Persons licensed under Article 4 (commencing with Section 4996) of Chapter 14 of Division 2, or under Chapter 6.6 (commencing with Section 2900) may engage in such practice or advertise that they practice
§4980.02. Practice of Family and Child Counseling, Application of Principles and MethodsFor the purposes of this chapter, the practice of marriage and family therapy shall mean that service performed with individuals, couples, or groups wherein interpersonal relationships are examined for the purpose of achieving more adequate, satisfying, and productive marriage and family adjustments.
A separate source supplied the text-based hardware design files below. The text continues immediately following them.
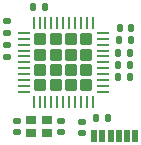
<source format=gbr>
%TF.GenerationSoftware,KiCad,Pcbnew,7.0.6*%
%TF.CreationDate,2024-02-16T19:59:29+01:00*%
%TF.ProjectId,minitari,6d696e69-7461-4726-992e-6b696361645f,rev?*%
%TF.SameCoordinates,Original*%
%TF.FileFunction,Paste,Bot*%
%TF.FilePolarity,Positive*%
%FSLAX46Y46*%
G04 Gerber Fmt 4.6, Leading zero omitted, Abs format (unit mm)*
G04 Created by KiCad (PCBNEW 7.0.6) date 2024-02-16 19:59:29*
%MOMM*%
%LPD*%
G01*
G04 APERTURE LIST*
G04 Aperture macros list*
%AMRoundRect*
0 Rectangle with rounded corners*
0 $1 Rounding radius*
0 $2 $3 $4 $5 $6 $7 $8 $9 X,Y pos of 4 corners*
0 Add a 4 corners polygon primitive as box body*
4,1,4,$2,$3,$4,$5,$6,$7,$8,$9,$2,$3,0*
0 Add four circle primitives for the rounded corners*
1,1,$1+$1,$2,$3*
1,1,$1+$1,$4,$5*
1,1,$1+$1,$6,$7*
1,1,$1+$1,$8,$9*
0 Add four rect primitives between the rounded corners*
20,1,$1+$1,$2,$3,$4,$5,0*
20,1,$1+$1,$4,$5,$6,$7,0*
20,1,$1+$1,$6,$7,$8,$9,0*
20,1,$1+$1,$8,$9,$2,$3,0*%
G04 Aperture macros list end*
%ADD10RoundRect,0.135000X0.185000X-0.135000X0.185000X0.135000X-0.185000X0.135000X-0.185000X-0.135000X0*%
%ADD11RoundRect,0.140000X-0.140000X-0.170000X0.140000X-0.170000X0.140000X0.170000X-0.140000X0.170000X0*%
%ADD12RoundRect,0.135000X-0.135000X-0.185000X0.135000X-0.185000X0.135000X0.185000X-0.135000X0.185000X0*%
%ADD13RoundRect,0.140000X0.140000X0.170000X-0.140000X0.170000X-0.140000X-0.170000X0.140000X-0.170000X0*%
%ADD14RoundRect,0.135000X-0.185000X0.135000X-0.185000X-0.135000X0.185000X-0.135000X0.185000X0.135000X0*%
%ADD15RoundRect,0.135000X0.135000X0.185000X-0.135000X0.185000X-0.135000X-0.185000X0.135000X-0.185000X0*%
%ADD16RoundRect,0.250000X0.275000X0.275000X-0.275000X0.275000X-0.275000X-0.275000X0.275000X-0.275000X0*%
%ADD17RoundRect,0.062500X0.475000X0.062500X-0.475000X0.062500X-0.475000X-0.062500X0.475000X-0.062500X0*%
%ADD18RoundRect,0.062500X0.062500X0.475000X-0.062500X0.475000X-0.062500X-0.475000X0.062500X-0.475000X0*%
%ADD19RoundRect,0.140000X-0.170000X0.140000X-0.170000X-0.140000X0.170000X-0.140000X0.170000X0.140000X0*%
%ADD20RoundRect,0.140000X0.170000X-0.140000X0.170000X0.140000X-0.170000X0.140000X-0.170000X-0.140000X0*%
%ADD21R,0.500000X1.000000*%
%ADD22R,0.900000X0.800000*%
G04 APERTURE END LIST*
D10*
%TO.C,R4*%
X114600000Y-68910000D03*
X114600000Y-67890000D03*
%TD*%
D11*
%TO.C,C4*%
X116820000Y-66700000D03*
X117780000Y-66700000D03*
%TD*%
D12*
%TO.C,R2*%
X124090000Y-69500000D03*
X125110000Y-69500000D03*
%TD*%
D13*
%TO.C,C3*%
X124980000Y-71600000D03*
X124020000Y-71600000D03*
%TD*%
%TO.C,C7*%
X124980000Y-72600000D03*
X124020000Y-72600000D03*
%TD*%
D11*
%TO.C,C6*%
X124120000Y-68500000D03*
X125080000Y-68500000D03*
%TD*%
D14*
%TO.C,R5*%
X114600000Y-69890000D03*
X114600000Y-70910000D03*
%TD*%
D15*
%TO.C,R1*%
X125010000Y-70600000D03*
X123990000Y-70600000D03*
%TD*%
D16*
%TO.C,U1*%
X121292976Y-73350000D03*
X121292976Y-72050000D03*
X121292976Y-70750000D03*
X121292976Y-69450000D03*
X119992976Y-73350000D03*
X119992976Y-72050000D03*
X119992976Y-70750000D03*
X119992976Y-69450000D03*
X118692976Y-73350000D03*
X118692976Y-72050000D03*
X118692976Y-70750000D03*
X118692976Y-69450000D03*
X117392976Y-73350000D03*
X117392976Y-72050000D03*
X117392976Y-70750000D03*
X117392976Y-69450000D03*
D17*
X122680476Y-68900000D03*
X122680476Y-69400000D03*
X122680476Y-69900000D03*
X122680476Y-70400000D03*
X122680476Y-70900000D03*
X122680476Y-71400000D03*
X122680476Y-71900000D03*
X122680476Y-72400000D03*
X122680476Y-72900000D03*
X122680476Y-73400000D03*
X122680476Y-73900000D03*
D18*
X121842976Y-74737500D03*
X121342976Y-74737500D03*
X120842976Y-74737500D03*
X120342976Y-74737500D03*
X119842976Y-74737500D03*
X119342976Y-74737500D03*
X118842976Y-74737500D03*
X118342976Y-74737500D03*
X117842976Y-74737500D03*
X117342976Y-74737500D03*
X116842976Y-74737500D03*
D17*
X116005476Y-73900000D03*
X116005476Y-73400000D03*
X116005476Y-72900000D03*
X116005476Y-72400000D03*
X116005476Y-71900000D03*
X116005476Y-71400000D03*
X116005476Y-70900000D03*
X116005476Y-70400000D03*
X116005476Y-69900000D03*
X116005476Y-69400000D03*
X116005476Y-68900000D03*
D18*
X116842976Y-68062500D03*
X117342976Y-68062500D03*
X117842976Y-68062500D03*
X118342976Y-68062500D03*
X118842976Y-68062500D03*
X119342976Y-68062500D03*
X119842976Y-68062500D03*
X120342976Y-68062500D03*
X120842976Y-68062500D03*
X121342976Y-68062500D03*
X121842976Y-68062500D03*
%TD*%
D19*
%TO.C,C2*%
X119200000Y-76320000D03*
X119200000Y-77280000D03*
%TD*%
D20*
%TO.C,C1*%
X115400000Y-77280000D03*
X115400000Y-76320000D03*
%TD*%
%TO.C,C8*%
X120900000Y-77380000D03*
X120900000Y-76420000D03*
%TD*%
D21*
%TO.C,J2*%
X125450000Y-77600000D03*
X124050000Y-77600000D03*
X124750000Y-77600000D03*
X122650000Y-77600000D03*
X123350000Y-77600000D03*
X121950000Y-77600000D03*
%TD*%
D22*
%TO.C,Y1*%
X118000000Y-77400000D03*
X116600000Y-77400000D03*
X116600000Y-76300000D03*
X118000000Y-76300000D03*
%TD*%
D15*
%TO.C,R3*%
X123110000Y-76100000D03*
X122090000Y-76100000D03*
%TD*%
M02*

</source>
This practice includes relationship and pre-marriage counseling.
The application of marriage and family therapy principles and methods includes, but is not limited to, the use of applied psychotherapeutic techniques, to enable individuals to mature and grow within marriage and the family, the provision of explanations and interpretations of the psychosexual and psychosocial aspects of relationships, and the use, application, and integration of the coursework and training required by Sections 4980.36, 4980.37, and 4980.41.
§4980.01. Non-Application to Certain Professionals and Employees
(a) Nothing in this chapter shall be construed to constrict, limit, or withdraw the Medical Practice Act, the Social Work Licensing Law, the Nursing Practice Act, the Licensed Professional Clinical Counselor Act, or the Psychology Licensing Act.
(b) This chapter shall not apply to any priest, rabbi, or minister of the gospel of any religious
denomination when performing counseling services as part of his or her pastoral or professional duties, or to any person who is admitted to practice law in the state, or who is licensed to practice medicine, when providing counseling services as part of his or her professional practice.
(c) (1) This chapter shall not apply to an employee working in any of the following settings if his or her work is performed solely under the supervision of the employer:
(A) A governmental entity.
(B) A school, college, or university.
(C) An institution that is both nonprofit and charitable.
(2) This chapter shall not apply to a volunteer working in any of the settings described in paragraph (1) if his or her work is performed solely under the supervision of the entity, school, or institution. (d) A marriage and family therapist licensed under this chapter is a licentiate for purposes of paragraph (2) of subdivision (a) of Section 805, and thus is a health care practitioner subject to the provisions of Section 2290.5 pursuant to subdivision (b) of that section.
(e) Notwithstanding subdivisions (b) and (c), all persons registered as interns or licensed under this chapter shall not be exempt from this chapter or the jurisdiction of the board.